I waited for the room to stop spinning before opening my eyes.
Blake was hovering above me, chewing his thumb. “Hey.”
“Hey,” I replied, sitting up to try to clear my head.
He sat on the edge of the bed, his head down. Then his gaze lifted and locked with mine. “I’m gonna take off. I just wanted you to know . . . so you don’t wake up in the morning and wonder what happened.”
He was leaving?
I sat up straighter and tried to stop myself from throwing up. Not because of the alcohol but because of what was happening. And even though I’d expected it to happen, even needed it to happen, I’d never wanted it to happen. Not for a second. “Okay.”
All it took was that single word—that one response of approval—and I could see his heart shatter right in from of me. He sniffed and looked away. I followed his gaze, and my heart tightened like a vise.
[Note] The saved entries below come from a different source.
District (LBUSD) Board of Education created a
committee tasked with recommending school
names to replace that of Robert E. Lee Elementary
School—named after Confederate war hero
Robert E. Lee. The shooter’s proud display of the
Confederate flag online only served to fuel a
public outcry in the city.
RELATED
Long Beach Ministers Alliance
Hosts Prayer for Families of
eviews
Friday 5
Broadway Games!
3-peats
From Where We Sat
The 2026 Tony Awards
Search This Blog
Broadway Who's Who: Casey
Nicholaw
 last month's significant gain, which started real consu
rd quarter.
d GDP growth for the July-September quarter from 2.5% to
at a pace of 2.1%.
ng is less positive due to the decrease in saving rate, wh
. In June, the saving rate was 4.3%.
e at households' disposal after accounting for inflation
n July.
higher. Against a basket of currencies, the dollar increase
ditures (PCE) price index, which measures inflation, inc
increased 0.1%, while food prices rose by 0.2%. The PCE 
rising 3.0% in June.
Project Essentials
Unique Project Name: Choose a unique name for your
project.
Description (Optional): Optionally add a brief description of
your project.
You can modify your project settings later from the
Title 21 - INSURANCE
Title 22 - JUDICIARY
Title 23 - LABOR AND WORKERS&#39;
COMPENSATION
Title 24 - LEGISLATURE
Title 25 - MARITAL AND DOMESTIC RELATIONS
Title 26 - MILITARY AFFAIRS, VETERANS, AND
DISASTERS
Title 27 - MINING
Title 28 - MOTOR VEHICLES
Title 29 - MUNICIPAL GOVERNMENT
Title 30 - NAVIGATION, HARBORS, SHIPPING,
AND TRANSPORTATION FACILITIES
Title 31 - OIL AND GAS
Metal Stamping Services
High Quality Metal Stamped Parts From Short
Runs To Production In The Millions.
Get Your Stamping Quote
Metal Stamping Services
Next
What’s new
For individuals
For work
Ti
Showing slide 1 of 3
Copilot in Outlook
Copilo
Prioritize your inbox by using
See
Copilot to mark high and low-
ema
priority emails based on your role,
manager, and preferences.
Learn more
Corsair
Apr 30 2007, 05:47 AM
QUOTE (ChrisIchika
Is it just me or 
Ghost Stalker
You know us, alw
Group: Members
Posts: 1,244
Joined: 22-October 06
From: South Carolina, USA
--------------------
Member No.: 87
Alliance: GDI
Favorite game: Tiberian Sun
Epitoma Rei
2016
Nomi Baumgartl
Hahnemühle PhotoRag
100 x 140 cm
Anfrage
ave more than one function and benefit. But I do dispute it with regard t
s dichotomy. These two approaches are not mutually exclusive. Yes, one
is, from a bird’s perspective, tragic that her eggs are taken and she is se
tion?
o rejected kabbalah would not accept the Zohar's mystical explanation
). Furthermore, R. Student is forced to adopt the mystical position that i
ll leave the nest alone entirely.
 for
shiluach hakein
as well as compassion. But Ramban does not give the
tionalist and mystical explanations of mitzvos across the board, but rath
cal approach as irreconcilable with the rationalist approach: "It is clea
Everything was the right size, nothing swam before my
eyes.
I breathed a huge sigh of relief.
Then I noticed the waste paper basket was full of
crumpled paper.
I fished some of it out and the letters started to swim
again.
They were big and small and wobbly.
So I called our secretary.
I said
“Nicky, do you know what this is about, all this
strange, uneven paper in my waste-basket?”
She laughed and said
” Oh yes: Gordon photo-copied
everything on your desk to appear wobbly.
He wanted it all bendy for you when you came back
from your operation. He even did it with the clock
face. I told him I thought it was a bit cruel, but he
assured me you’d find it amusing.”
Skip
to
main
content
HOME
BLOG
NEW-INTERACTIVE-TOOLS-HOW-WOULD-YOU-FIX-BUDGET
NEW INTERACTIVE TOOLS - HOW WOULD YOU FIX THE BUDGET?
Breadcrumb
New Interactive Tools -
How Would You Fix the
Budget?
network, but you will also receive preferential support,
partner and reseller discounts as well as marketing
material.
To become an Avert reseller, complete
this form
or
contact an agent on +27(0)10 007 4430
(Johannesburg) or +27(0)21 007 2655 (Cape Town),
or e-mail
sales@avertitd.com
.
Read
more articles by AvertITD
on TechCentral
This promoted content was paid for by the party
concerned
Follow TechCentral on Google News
His bags were already packed. “Now?” I squeaked.
He stood up slowly. “I got another room for the night. I’m leaving in the morning. You can have the car until you get something else, then just contact my mom. She’ll take care of it.”
The ache in my chest became so painful I wanted to reach in and rip my heart out, throw it against the wall, and watch it as it slowly stopped beating and died. Maybe that was what was happening to me; maybe I was slowly dying.
I nodded.
He reached for his bag, picked it up, and took one step toward the door.
And that was when it happened.
My heart kicked back in, and I panicked. I lost all restraint from earlier. I jumped to my feet on the bed and wrapped my arms around his neck. “Blake, please,” I cried.
He dropped his bag and turned to me, but his hands didn’t touch me. “What, Chloe? What do you want?”
“Don’t,” I begged.
He shook his head. “Don’t what? I don’t know what the hell you want.”
All I could do was cry. The words were there. Don’t leave me. But I just couldn’t bring myself to say them out loud—to break the promise I’d made myself to never let anyone in.
He removed my arms from around him and took a step back, the sadness and regret clear on his face. “You can’t even say it, can you? You don’t even know what you want.” He took another step closer to the door.